Audio track not recognised in DVDA 4.5, but in 4

veganer wrote on 5/15/2008, 1:16 PM
I used DVDA 4 successfully to create DVDs from my TV recordings.

DVDA 4.5, however, does not recognise the audio track, which is in 48kHz stereo PCM format. I can load the video into Vegas 8 and render the audio as a separate stream, but I'd rather DVDA 4.5 would handle the audio correctly.

Has anyone had similar experiences?

Thanks.

Comments

johnmeyer wrote on 5/15/2008, 2:47 PM
Are you sure it's PCM? Download

GSpot

run it, and drop the video onto its interface. It will tell you for sure.

The reason I ask is that I have various TV capture software (including ATI) that claims to be recording in one format (e.g., PCM) but actually is recording in MP3. It is possible that you have some format that DVDA is having a hard time recognizing.
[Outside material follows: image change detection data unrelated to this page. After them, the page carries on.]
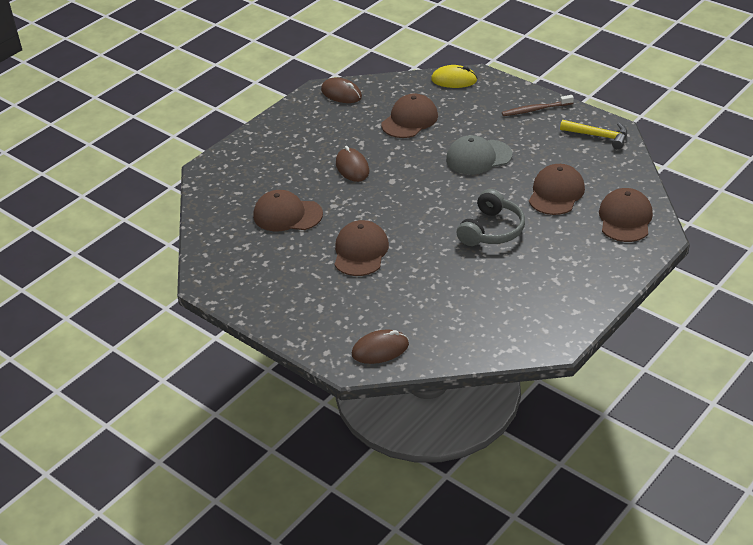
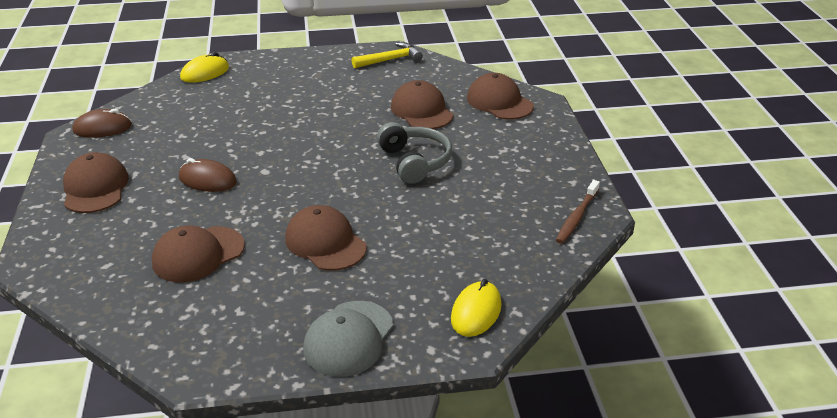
camera: 50 degrees left, 5 degrees down
(380, 349) = (476, 312): brown mouse -> yellow mouse
(409, 120) = (208, 118): brown cap -> brown cap (95, 188)
(478, 157) = (317, 116): grey cap -> grey cap (349, 338)
(536, 109) = (311, 64): brown toothbrush -> brown toothbrush (577, 217)

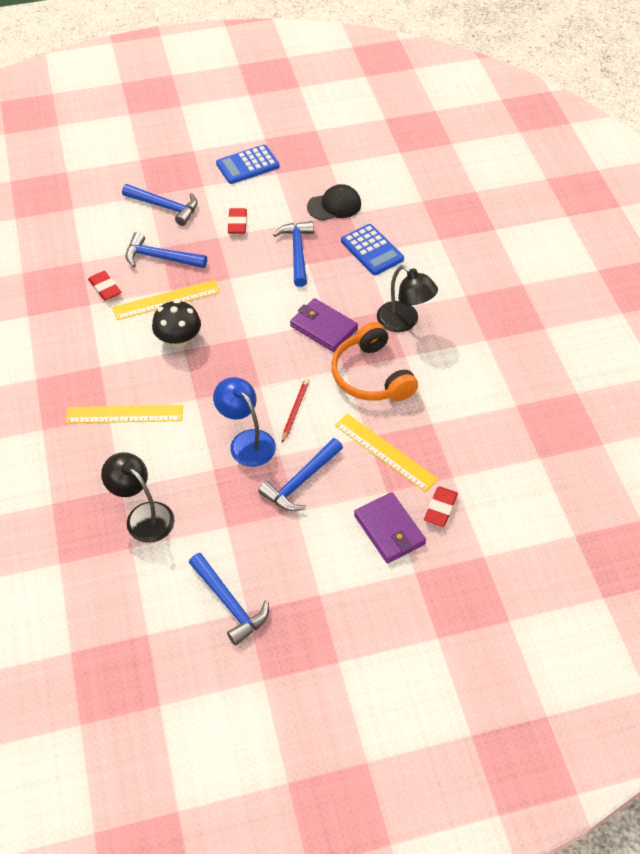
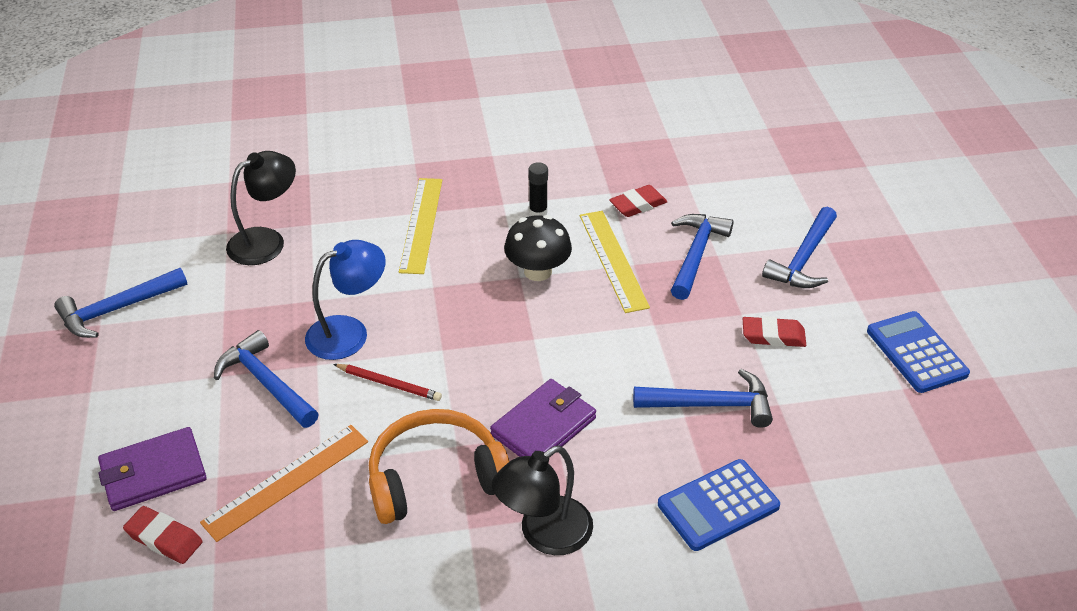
camera: 95 degrees right, 10 degrees down
(111, 344) = (538, 212): none -> black glue stick
(334, 205) = (829, 461): black cap -> none
(385, 452) = (286, 481): yellow ruler -> orange ruler

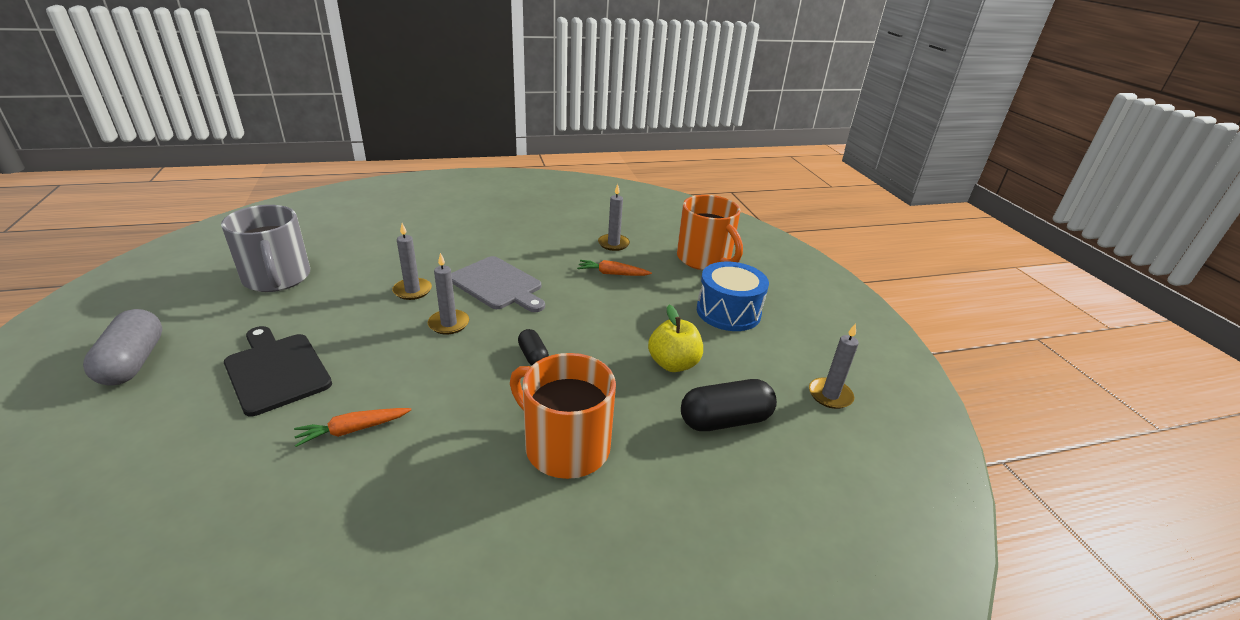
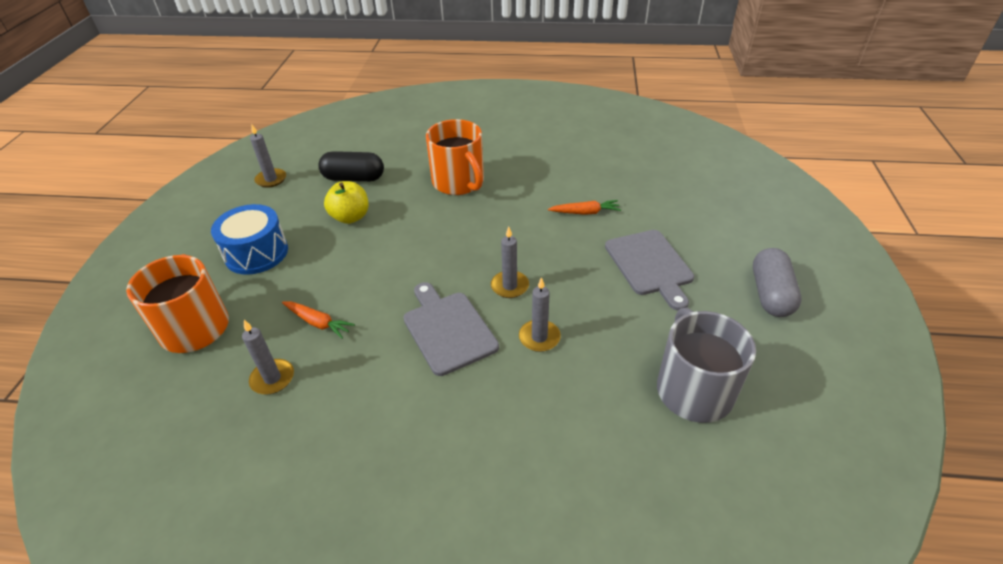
camera: 155 degrees left, 10 degrees up
(276, 370) = (650, 265): black cutting board -> grey cutting board
(533, 356) = (450, 242): black capsule -> none

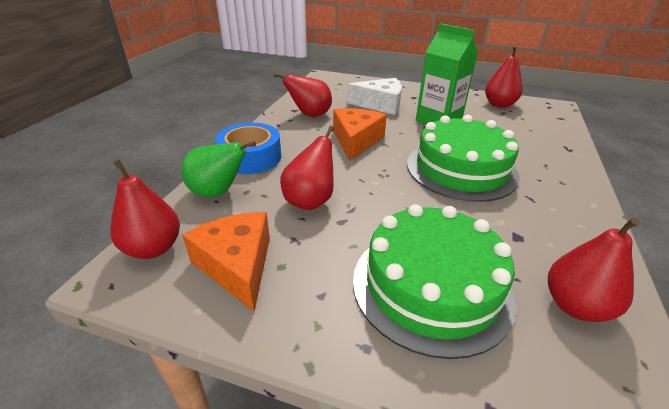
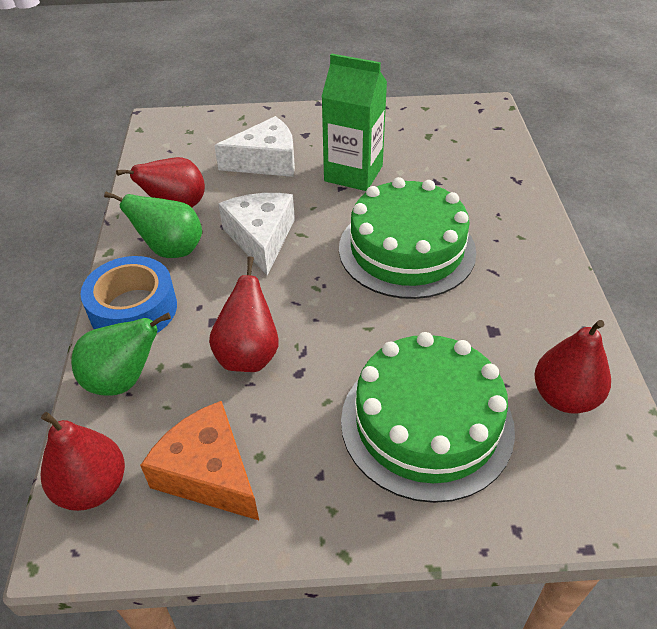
camera: 20 degrees left, 10 degrees up
(293, 134) = (171, 250): none -> green pear
(356, 140) = (261, 238): orange cheese -> white cheese
(499, 105) = (419, 121): red pear -> none

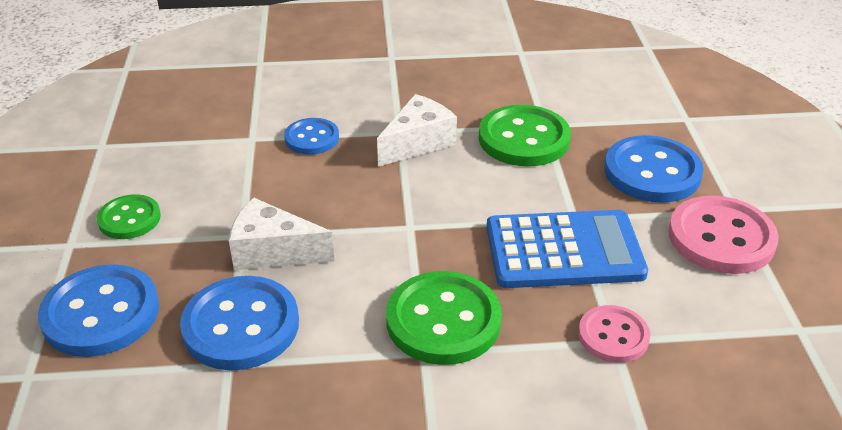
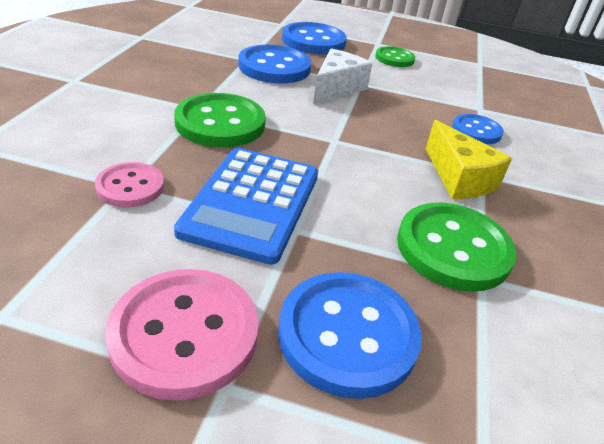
camera: 105 degrees right, 0 degrees up
(418, 143) = (459, 178): white cheese -> yellow cheese

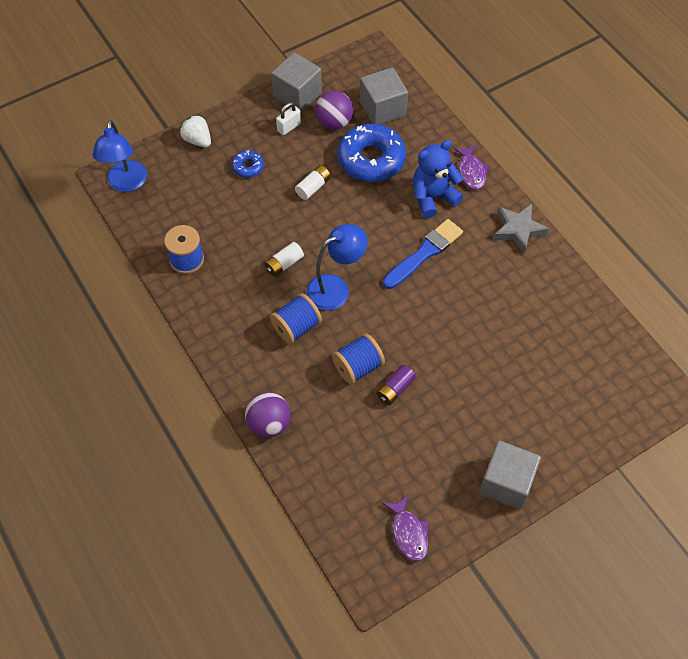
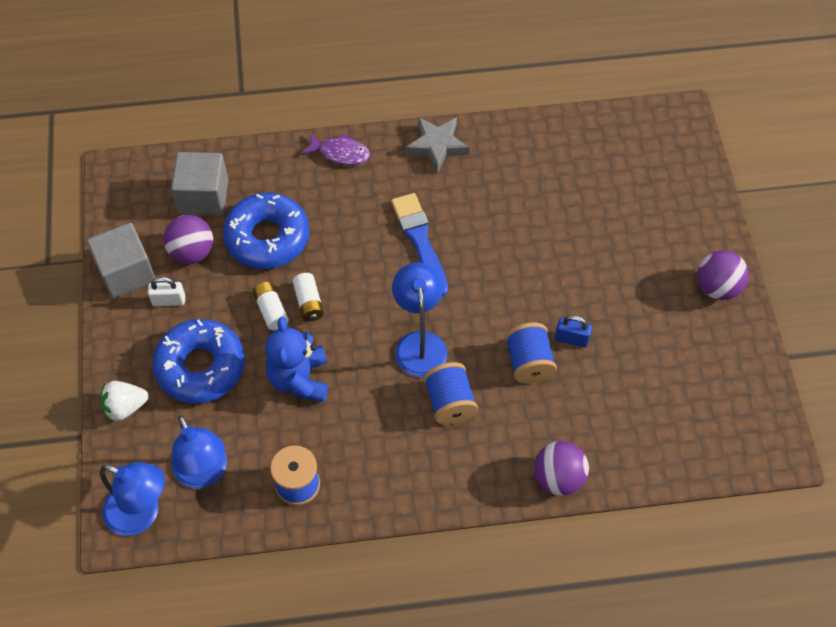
camera: 65 degrees left, 0 degrees up
(170, 204) = (205, 474): none -> blue lamp
(248, 167) = (201, 367): blue donut -> blue donut, size x2.13
(284, 264) = (360, 382): white battery -> white battery (309, 302)
(289, 127) = (169, 301): white padlock -> white padlock turned 75 degrees counterclockwise
(395, 389) = (571, 339): purple battery -> blue padlock
(408, 533) = (737, 395): purple fish -> none
(433, 197) = (353, 202): blue teddy bear -> blue teddy bear (299, 379)
(506, 483) = (717, 287): grey cube -> purple ball

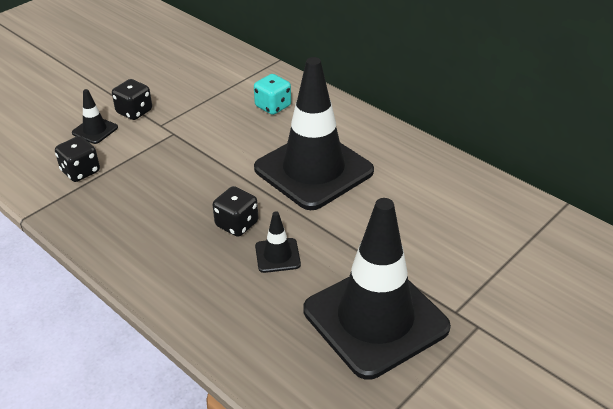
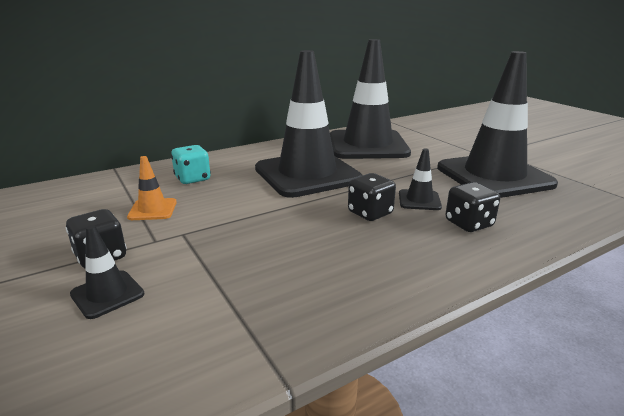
camera: 75 degrees left, 15 degrees down
(80, 171) = (203, 313): black dice -> black dice (468, 224)
(206, 107) = (152, 210): none -> orange traffic cone
(432, 200) = (367, 145): none -> black traffic cone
Also, in DVDA, double-click on your video file, and then on the right side of the DVDA interface, click on the Track Media tab. Do you see any file name under the "audio" section? If not, click on that item and choose "replace." Then, point to the video file (I assume the audio is embedded in the video file). See if that makes DVDA "happy."
veganer wrote on 5/16/2008, 1:50 AM
Yes, I am sure it's PCM. Before I feed the video to DVDA I cut it using VideoReDo. When exporting I select the settings so that DVDA 4 had always been happy with and did not feel the need to recompress either video or audio. - Onyl DVDA 4.5 does not recognise the audio stream, even if I point it to the mpeg under Audio (which is empty), as you described.

As I said, version 4 is happy and does not complain. Version 4.5 just does not seem to recognise the audio. (Vegas 8.5 does, though.)
MPM wrote on 5/16/2008, 8:57 AM
Extra data can be added to a wav file - at any rate if DVDA 4.5 doesn't like it, you might try re-writing it (not re-encoding or altering the content in any way) to see if it passes thru whatever filtering DVDA 4.5 has in place. If Vegas handles it, just re-write (render) the wav audio to file without any changes, which should just take a few minutes, then try adding it separately to DVDA 4.5. If that doesn't work maybe your install of DVDA is broken? If it does, find out what's different with the Vegas re-write.
veganer wrote on 5/16/2008, 12:52 PM
If I render the audio from Vegas as 48kHz PCM, DVDA 4.5 accepts it with no problems.

BUT: Why do I have to do this for DVDA 4.5 when DVDA 4.0 reads the MPEG including audio without any problem?
MPM wrote on 5/16/2008, 6:10 PM
You're right, you shouldn't have to, but even if it doesn't seem like much, now you know that something with the original isn't kosher as far as DVDA 4.5 is concerned, that your installed copy of DVDA will handle wav audio, & you have a way to create DVDs *for now*.

At this point you might want to contact tech support, & maybe they'll have you send a small clip they can analyze - I know all sorts of software for checking out video, but haven't ever come across anything (or looked for it really) that gives you the same sort of data for an audio file - maybe someone else will chime in?

Otherwise if you wanted to you could try importing a recorded clip into DVDA without using VideoReDo - if it worked that would mean something changed when VideoReDo wrote the file, & maybe you can compensate in the VideoReDo settings?